Danielle Scruggs | Danielle Scruggs was born in 1985 in Chicago, IL and currently lives and works in Washington, D.C. Scruggs’ photographs have been exhibited in Los Angeles, Brooklyn, and Baltimore, and  appeared in The Washington Post, Stop Smiling magazine, F-Stop magazine, Preservation Chicago, and Literago. She earned her M.A. in Digital Art from the Maryland Institute College of Art and her B.A. in Journalism from Howard University. Danielle also serves as the Visual Arts editor of the grassroots publication Liberator Magazine and writes about all things photography for the Baltimore Sun‘s Charm City Current collective. She is currently serving as a 2010 fellow in the newly formed Public Media Corps.

The details for submitting to our first online exhibit, Memory // A Call for Photographs,  can be found at our website, www.mambubadu.com.

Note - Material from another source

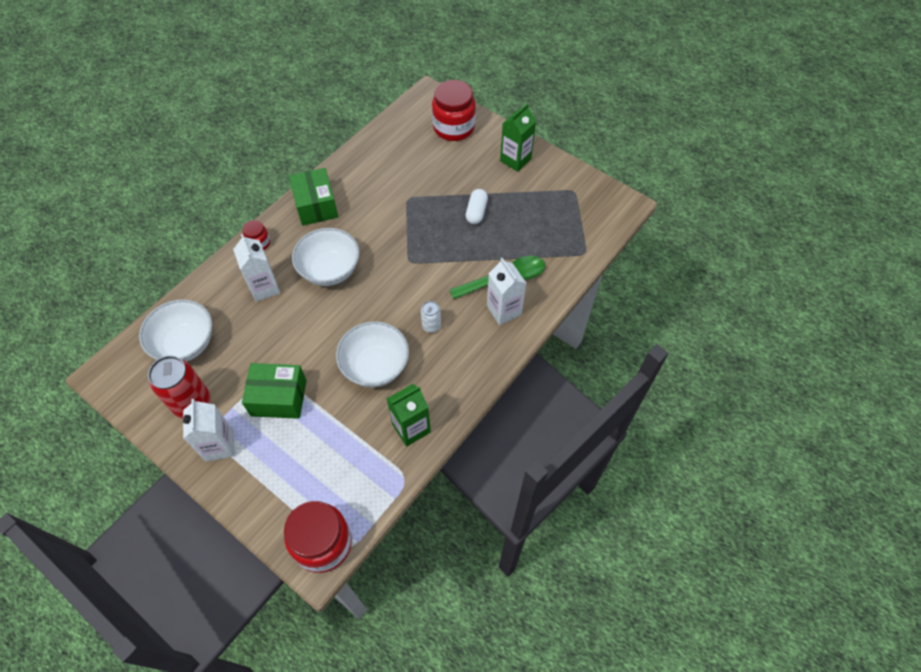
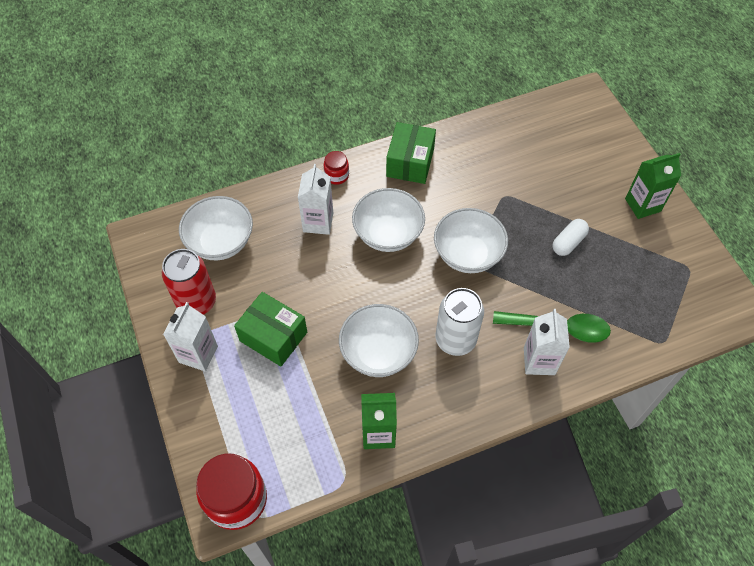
camera: 30 degrees right, 0 degrees up
(404, 256) = (467, 254): none -> white bowl
(431, 326) = (455, 340): white can -> white can, size x1.95
(454, 128) = (594, 141): red jar -> none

Please email questions, comments, and concerns to  themambubadu@gmail.com.

Memory // A Call for Photographs
What is memory?
The fuel, the burden and force of revolts, movement and heritage.

It is somewhere between Sun Ra’s travels to Saturn, gospel call-and-response, motherships, funeral dirges, and insomnia.

A well-worn groove that bridges prophecies on the future and ruminations on the past to create personal mythologies.  The wishful alchemy of autobiography, religious fantasy, and coerced forgetting.

They are unrecorded microhistories, the foundation of family and the far away look of nostalgia in someone’s eye…the intangible and tangible evidence of life and love.

The ever continuous series of “now this moment” and “now this one, too”; a re-remembered timeline of past/present realities.

Rituals of storytelling as well as the spiritual nature of keeping, recording, and creating time.
The collective forgetting and the collective remembering.

With film and and digital cameras, we are looking for works that explore the boundless concepts of memory, nostalgia, and transition. We seek works that explore the transient and temporal ambiguity that is born from a desire to be boundless and open to the change that comes with the possibility of moving through time, rather than with time. We seek works that reflect on what memory is, how we remember, what we remember, and the memories we wish to forget. Let your work explore the shape and visual sound of the ephemeral; the incarnate and manifesting nature of memory. No memory is off bounds, and all off bounds memories are welcomed.